PARTS OF THE EXERCISE:
[1] According to the Snowflake Workspaces walkthrough, which button do you click to bring up the Connect your notebook dialog?
[2] Continue the Snowflake Workspaces walkthrough from the point where it stops.

PROVIDED TEXT:
════════════════
Step 1. Open Snowflake and go to Workspaces#
Log in to your Snowflake account. In the left sidebar, click Projects, then click Workspaces.
You will see the Welcome to Workspaces page with options to create SQL files, Notebooks, and dbt Projects.
Step 2. Create a new Notebook#
In the left panel, click + Add new. A dropdown menu will appear. Click Notebook.
A new empty notebook will open. You can rename it by clicking the title at the
top (for example, RFM_DEMO.ipynb).
Step 3. Connect your Notebook#
Before you can run any code, you need to connect the notebook to a compute resource. Click the Connect button at the top of the notebook. A dialog called Connect your notebook will appear.
════════════════
Skeletal landmark items

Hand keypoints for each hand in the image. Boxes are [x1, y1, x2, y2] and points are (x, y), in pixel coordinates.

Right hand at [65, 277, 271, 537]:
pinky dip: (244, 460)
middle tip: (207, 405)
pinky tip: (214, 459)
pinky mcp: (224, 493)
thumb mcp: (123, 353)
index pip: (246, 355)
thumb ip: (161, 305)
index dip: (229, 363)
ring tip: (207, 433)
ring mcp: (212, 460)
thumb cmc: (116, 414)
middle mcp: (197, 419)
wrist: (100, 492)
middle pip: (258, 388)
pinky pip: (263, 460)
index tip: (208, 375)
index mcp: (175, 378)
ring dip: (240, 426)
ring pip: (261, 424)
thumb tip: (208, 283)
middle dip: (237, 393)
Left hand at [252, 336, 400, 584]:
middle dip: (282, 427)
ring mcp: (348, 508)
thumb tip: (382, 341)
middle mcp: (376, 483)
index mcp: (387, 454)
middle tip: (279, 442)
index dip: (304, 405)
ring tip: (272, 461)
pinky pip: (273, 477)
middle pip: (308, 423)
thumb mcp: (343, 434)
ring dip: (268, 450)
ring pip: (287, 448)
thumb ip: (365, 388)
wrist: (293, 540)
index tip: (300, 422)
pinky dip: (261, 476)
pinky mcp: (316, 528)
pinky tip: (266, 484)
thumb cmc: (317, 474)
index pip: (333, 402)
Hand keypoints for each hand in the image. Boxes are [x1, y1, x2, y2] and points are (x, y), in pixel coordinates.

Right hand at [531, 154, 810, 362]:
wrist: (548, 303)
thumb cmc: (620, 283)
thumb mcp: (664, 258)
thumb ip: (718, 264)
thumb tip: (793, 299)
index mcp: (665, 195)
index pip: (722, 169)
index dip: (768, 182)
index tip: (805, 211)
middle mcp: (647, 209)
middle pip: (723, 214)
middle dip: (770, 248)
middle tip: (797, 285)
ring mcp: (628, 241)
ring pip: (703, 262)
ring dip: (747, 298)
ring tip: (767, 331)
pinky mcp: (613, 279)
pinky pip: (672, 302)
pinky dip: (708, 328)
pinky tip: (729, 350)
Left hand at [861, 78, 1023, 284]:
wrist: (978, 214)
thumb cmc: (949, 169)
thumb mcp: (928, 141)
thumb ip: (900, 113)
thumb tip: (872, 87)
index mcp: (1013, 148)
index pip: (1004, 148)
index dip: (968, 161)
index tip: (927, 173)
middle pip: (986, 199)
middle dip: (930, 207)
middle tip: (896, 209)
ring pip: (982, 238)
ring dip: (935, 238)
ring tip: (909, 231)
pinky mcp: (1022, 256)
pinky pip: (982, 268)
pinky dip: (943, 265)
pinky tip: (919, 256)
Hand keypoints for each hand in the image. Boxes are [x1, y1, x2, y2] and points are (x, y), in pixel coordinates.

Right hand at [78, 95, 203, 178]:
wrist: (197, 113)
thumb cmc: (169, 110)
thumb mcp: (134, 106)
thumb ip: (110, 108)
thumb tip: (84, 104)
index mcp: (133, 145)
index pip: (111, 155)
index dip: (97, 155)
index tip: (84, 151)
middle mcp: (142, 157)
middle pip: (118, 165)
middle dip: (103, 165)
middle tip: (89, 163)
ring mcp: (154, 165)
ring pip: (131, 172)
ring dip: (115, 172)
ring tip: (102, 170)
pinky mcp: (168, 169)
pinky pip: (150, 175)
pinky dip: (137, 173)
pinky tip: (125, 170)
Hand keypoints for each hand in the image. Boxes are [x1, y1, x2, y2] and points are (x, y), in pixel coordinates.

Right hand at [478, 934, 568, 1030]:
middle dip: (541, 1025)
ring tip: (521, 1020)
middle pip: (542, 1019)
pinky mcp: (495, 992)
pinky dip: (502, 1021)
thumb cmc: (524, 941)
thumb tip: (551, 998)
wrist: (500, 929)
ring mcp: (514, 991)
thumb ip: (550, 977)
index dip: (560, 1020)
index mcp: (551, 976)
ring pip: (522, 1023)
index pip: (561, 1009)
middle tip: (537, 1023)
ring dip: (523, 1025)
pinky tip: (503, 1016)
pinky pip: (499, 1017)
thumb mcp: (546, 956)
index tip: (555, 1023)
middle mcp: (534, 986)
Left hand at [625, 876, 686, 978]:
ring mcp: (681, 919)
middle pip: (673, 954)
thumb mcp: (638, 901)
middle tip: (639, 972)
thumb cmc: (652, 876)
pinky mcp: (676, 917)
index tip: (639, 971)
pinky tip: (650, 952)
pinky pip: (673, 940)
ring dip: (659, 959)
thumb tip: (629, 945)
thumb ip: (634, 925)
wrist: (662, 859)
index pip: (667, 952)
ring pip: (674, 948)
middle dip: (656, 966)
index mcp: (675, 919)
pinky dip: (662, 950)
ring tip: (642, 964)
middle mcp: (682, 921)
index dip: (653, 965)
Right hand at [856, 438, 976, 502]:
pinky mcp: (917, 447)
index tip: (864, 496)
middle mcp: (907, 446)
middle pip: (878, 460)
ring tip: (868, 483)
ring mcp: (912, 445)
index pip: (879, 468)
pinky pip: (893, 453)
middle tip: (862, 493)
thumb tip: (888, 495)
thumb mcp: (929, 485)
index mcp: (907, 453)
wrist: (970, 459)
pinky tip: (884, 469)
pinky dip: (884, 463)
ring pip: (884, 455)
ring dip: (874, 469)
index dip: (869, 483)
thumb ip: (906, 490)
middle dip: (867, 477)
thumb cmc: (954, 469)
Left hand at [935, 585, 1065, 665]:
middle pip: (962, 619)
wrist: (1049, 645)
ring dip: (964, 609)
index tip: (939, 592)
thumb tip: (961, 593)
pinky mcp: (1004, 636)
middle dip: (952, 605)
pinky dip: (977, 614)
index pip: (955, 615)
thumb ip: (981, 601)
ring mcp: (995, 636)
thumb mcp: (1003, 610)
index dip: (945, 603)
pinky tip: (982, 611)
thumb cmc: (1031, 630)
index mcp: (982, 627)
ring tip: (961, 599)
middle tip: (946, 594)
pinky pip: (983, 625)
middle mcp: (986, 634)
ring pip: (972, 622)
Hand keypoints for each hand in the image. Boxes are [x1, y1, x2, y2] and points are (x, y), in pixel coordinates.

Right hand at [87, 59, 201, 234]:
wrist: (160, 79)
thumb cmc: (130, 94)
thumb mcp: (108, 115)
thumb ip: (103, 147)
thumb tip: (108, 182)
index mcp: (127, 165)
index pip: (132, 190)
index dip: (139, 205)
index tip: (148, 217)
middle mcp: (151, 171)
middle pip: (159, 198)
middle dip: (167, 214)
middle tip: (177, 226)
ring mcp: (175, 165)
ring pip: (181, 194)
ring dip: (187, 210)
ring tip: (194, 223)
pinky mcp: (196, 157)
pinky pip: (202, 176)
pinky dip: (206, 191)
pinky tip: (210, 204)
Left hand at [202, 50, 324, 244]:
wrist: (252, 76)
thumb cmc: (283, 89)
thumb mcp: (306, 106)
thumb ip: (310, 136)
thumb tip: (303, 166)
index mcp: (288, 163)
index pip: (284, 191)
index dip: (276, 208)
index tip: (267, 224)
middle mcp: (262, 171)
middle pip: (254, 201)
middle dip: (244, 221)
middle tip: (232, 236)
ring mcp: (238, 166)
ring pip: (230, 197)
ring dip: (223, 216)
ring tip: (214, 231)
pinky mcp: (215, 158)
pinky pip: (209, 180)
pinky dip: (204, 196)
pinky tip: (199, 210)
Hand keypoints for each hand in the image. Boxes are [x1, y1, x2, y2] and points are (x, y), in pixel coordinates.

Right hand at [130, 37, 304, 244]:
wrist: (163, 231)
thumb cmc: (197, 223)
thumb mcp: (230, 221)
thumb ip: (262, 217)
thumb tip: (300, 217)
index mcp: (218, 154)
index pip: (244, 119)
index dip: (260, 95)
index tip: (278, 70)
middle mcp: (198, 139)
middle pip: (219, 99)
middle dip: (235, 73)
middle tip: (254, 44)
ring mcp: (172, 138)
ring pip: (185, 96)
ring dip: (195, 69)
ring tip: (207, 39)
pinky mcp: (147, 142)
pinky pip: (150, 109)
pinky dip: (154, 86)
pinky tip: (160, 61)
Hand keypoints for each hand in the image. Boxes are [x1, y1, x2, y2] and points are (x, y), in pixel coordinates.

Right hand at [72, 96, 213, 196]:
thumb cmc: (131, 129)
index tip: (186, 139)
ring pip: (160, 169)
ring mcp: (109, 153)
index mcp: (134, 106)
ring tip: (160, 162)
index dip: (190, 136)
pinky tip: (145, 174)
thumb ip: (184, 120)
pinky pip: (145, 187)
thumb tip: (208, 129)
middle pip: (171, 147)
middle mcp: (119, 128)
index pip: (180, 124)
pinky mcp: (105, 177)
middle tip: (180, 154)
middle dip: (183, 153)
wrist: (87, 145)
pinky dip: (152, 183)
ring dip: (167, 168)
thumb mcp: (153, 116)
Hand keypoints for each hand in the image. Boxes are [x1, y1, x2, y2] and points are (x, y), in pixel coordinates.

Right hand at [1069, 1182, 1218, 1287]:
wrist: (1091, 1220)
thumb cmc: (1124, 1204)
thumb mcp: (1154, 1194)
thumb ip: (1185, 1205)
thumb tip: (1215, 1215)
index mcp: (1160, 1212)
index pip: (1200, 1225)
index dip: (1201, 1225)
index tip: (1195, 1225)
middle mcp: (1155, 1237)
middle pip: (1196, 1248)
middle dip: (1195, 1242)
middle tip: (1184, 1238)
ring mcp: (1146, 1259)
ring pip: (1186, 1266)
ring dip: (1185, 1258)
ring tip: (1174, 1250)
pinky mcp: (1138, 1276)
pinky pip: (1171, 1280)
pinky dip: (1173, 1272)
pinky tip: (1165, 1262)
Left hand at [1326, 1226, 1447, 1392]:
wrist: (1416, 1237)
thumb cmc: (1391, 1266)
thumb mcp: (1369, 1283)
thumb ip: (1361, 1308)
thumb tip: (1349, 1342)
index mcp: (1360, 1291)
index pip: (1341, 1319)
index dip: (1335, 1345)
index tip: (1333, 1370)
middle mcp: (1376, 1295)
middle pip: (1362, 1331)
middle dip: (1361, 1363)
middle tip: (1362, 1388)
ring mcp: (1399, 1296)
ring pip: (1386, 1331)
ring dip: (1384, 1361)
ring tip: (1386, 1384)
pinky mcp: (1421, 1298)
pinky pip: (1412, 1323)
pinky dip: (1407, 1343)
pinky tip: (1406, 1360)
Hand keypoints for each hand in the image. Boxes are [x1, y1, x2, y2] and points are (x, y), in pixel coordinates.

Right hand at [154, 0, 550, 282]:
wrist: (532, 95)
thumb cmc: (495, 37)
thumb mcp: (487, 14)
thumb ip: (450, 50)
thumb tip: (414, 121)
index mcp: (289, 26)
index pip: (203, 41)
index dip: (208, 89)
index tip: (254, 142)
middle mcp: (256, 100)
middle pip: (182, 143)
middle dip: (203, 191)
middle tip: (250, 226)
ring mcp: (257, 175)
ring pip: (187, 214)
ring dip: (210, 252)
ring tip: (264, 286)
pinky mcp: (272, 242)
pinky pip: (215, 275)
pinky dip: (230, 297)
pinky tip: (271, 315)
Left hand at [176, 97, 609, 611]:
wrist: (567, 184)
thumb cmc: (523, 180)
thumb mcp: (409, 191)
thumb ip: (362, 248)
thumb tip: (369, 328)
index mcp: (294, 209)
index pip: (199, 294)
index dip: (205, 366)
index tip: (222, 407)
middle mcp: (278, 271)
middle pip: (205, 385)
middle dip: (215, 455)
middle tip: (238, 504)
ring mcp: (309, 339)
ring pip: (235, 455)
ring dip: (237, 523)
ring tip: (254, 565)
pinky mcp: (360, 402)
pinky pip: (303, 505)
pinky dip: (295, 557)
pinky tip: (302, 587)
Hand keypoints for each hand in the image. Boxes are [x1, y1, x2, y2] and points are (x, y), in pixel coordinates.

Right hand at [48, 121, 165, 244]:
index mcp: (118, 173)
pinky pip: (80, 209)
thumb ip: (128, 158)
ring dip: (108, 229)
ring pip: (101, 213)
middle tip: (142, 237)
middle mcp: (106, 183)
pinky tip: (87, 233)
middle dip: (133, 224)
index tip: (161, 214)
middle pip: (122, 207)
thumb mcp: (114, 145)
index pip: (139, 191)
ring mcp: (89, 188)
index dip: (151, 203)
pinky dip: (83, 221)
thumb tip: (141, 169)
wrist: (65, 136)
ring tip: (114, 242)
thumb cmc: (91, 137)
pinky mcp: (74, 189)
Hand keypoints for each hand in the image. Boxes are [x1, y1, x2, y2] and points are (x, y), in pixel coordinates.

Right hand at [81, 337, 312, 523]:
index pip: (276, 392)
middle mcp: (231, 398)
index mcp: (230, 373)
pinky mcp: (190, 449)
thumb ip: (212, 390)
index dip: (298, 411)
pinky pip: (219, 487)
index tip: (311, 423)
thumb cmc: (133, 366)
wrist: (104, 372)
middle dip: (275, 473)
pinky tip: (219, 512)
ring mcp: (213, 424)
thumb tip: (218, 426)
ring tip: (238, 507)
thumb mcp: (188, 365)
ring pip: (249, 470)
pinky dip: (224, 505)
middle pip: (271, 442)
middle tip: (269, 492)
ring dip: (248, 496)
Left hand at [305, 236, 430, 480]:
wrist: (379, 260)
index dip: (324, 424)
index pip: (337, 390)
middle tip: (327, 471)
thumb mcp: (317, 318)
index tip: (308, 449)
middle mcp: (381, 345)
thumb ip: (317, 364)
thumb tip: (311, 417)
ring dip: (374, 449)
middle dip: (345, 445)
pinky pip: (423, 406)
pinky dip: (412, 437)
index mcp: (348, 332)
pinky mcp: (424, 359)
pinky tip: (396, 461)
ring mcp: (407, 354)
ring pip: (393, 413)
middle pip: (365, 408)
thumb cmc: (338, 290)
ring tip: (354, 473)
════════════════
EXPECTED RESPONSES:
[1] The Connect button at the top of the notebook.

[2]
Fill in the following settings:
Setting |
What to enter |
|---|---|
Service name |
A name for the notebook service (e.g., |
External access integrations |
Select an external access integration that has internet access (e.g., one that allows connections to PyPI). This is needed to install packages. Contact your Snowflake admin if you do not have one set up. |
Compute type |
Select CPU |
Python version |
Select Python 3.12 (or the latest available) |
Runtime version |
Select v2.3 (or the latest available) |
Compute pool |
Select |
Idle timeout |
Choose how long the notebook stays running when idle (e.g., 24 hours) |
Click Create and connect. Wait for the status indicator at the top of the notebook to turn green (showing Connected).
Step 4. Install the Kumo SDK#
In the first cell of your notebook, install the kumoai package by running:
!pip install kumoai
You will see pip output showing the package being installed along with its dependencies. Once it finishes, you are ready to use KumoRFM.
Step 5. Import and initialize#
In the next cell, import the required modules:
import kumoai.rfm as rfm
from snowflake.snowpark.context import get_active_session
In the next cell, get the Snowflake connection and initialize KumoRFM:
connection = get_active_session().connection
rfm.init()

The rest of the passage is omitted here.